AVAILABLE DATA:
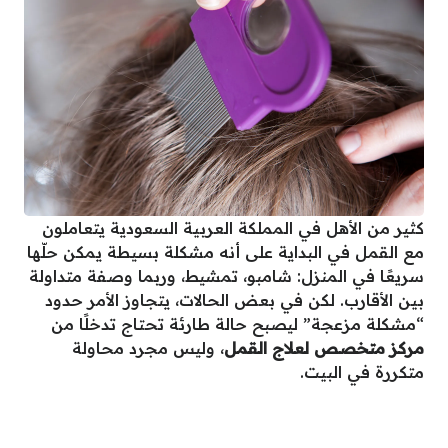
كثير من الأهل في المملكة العربية السعودية يتعاملون
مع القمل في البداية على أنه مشكلة بسيطة يمكن حلّها
سريعًا في المنزل: شامبو، تمشيط، وربما وصفة متداولة
بين الأقارب. لكن في بعض الحالات، يتجاوز الأمر حدود
“مشكلة مزعجة” ليصبح حالة طارئة تحتاج تدخلًا من
مركز متخصص لعلاج القمل
، وليس مجرد محاولة
متكررة في البيت.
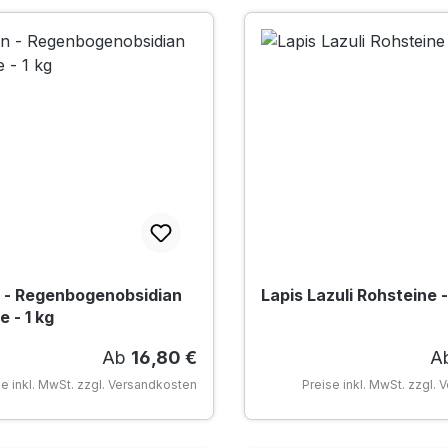
 - Regenbogenobsidian
Lapis Lazuli Rohsteine -
 - 1 kg
Regulärer Preis:
Re
Ab
16,80 €
A
se inkl. MwSt. zzgl. Versandkosten
Preise inkl. MwSt. zzgl.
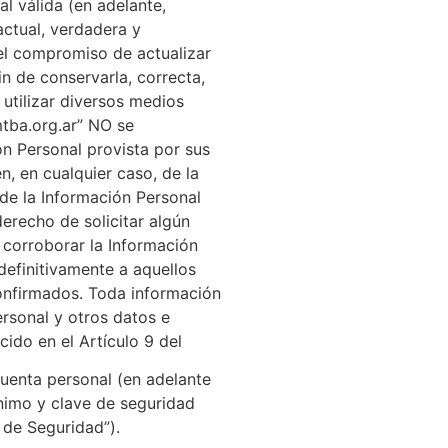
l válida (en adelante,
actual, verdadera y
el compromiso de actualizar
n de conservarla, correcta,
utilizar diversos medios
mtba.org.ar” NO se
ón Personal provista por sus
, en cualquier caso, de la
 de la Información Personal
erecho de solicitar algún
 corroborar la Información
efinitivamente a aquellos
onfirmados. Toda información
ersonal y otros datos e
cido en el Artículo 9 del
uenta personal (en adelante
nimo y clave de seguridad
 de Seguridad”).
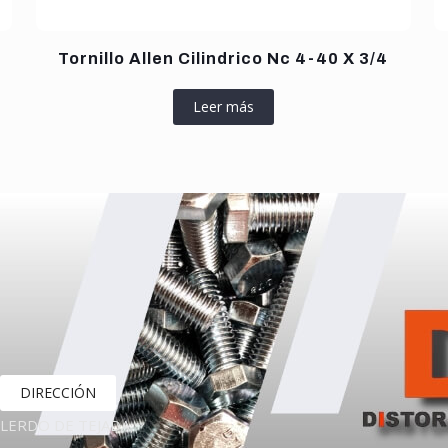
Tornillo Allen Cilindrico Nc 4-40 X 3/4
Leer más
DIRECCIÓN
LERDO DE TEJADA,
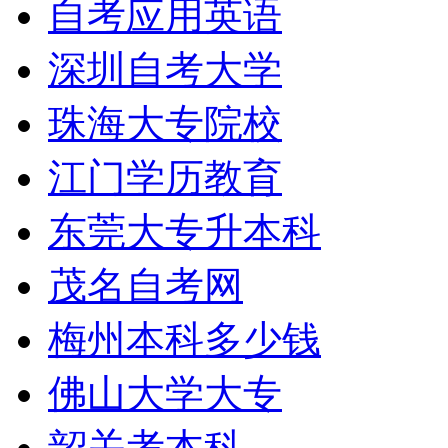
自考应用英语
深圳自考大学
珠海大专院校
江门学历教育
东莞大专升本科
学历提升报考中心
茂名自考网
梅州本科多少钱
佛山大学大专
韶关考本科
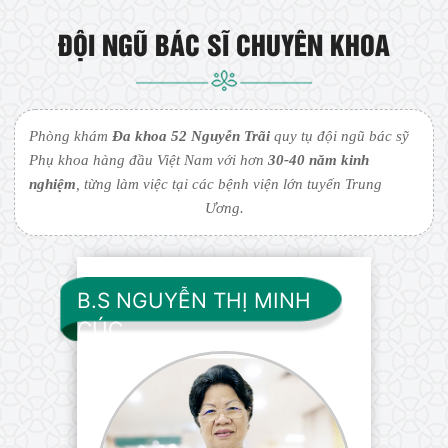
ĐỘI NGŨ BÁC SĨ CHUYÊN KHOA
Phòng khám
Đa khoa 52 Nguyễn Trãi
quy tụ đội ngũ bác sỹ
Phụ khoa hàng đầu Việt Nam với hơn
30-40 năm kinh
nghiệm
, từng làm việc tại các bệnh viện lớn tuyến Trung
Ương.
B.S NGUYỄN THỊ MINH
CÚC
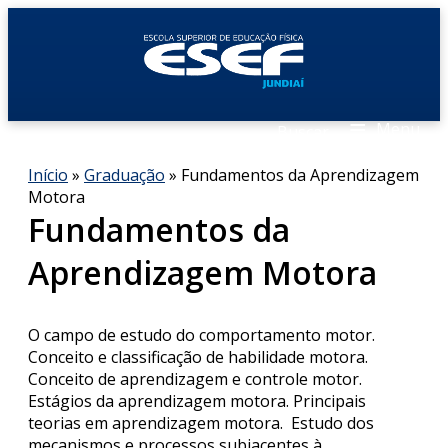
≡
Menu
Buscar
Início
»
Graduação
» Fundamentos da Aprendizagem
Motora
Fundamentos da
Aprendizagem Motora
O campo de estudo do comportamento motor.
Conceito e classificação de habilidade motora.
Conceito de aprendizagem e controle motor.
Estágios da aprendizagem motora. Principais
teorias em aprendizagem motora. Estudo dos
mecanismos e processos subjacentes à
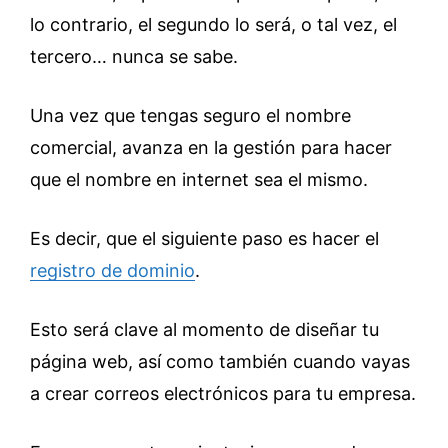
lo contrario, el segundo lo será, o tal vez, el
tercero… nunca se sabe.
Una vez que tengas seguro el nombre
comercial, avanza en la gestión para hacer
que el nombre en internet sea el mismo.
Es decir, que el siguiente paso es hacer el
registro de dominio
.
Esto será clave al momento de diseñar tu
página web, así como también cuando vayas
a crear correos electrónicos para tu empresa.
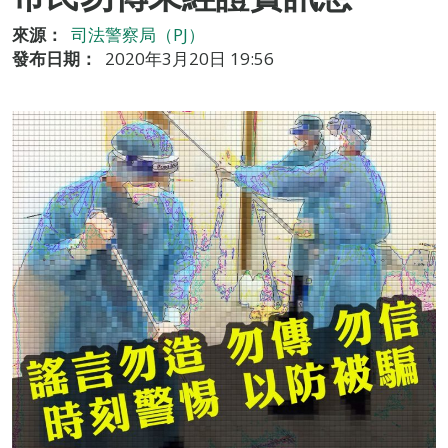
來源：
司法警察局（PJ）
發布日期：
2020年3月20日 19:56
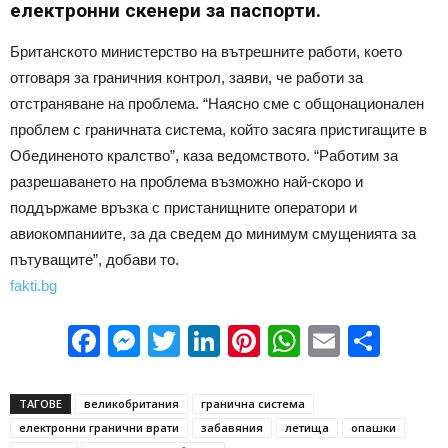
електронни скенери за паспорти.
Британското министерство на вътрешните работи, което
отговаря за граничния контрол, заяви, че работи за
отстраняване на проблема. “Наясно сме с общонационален
проблем с граничната система, който засяга пристигащите в
Обединеното кралство”, каза ведомството. “Работим за
разрешаването на проблема възможно най-скоро и
поддържаме връзка с пристанищните оператори и
авиокомпаниите, за да сведем до минимум смущенията за
пътуващите”, добави то.
fakti.bg
Facebook
Messenger
Twitter
LinkedIn
Pinterest
WhatsApp
Email
Sha
ТАГОВЕ
великобритания
гранична система
електронни гранични врати
забавяния
летища
опашки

AIM OF THE TASK: Each line from the material above that mentions the word "Conceito" needs to be copied.

RESULT OF THIS TASK:
Conceito e classificação de habilidade motora.
Conceito de aprendizagem e controle motor.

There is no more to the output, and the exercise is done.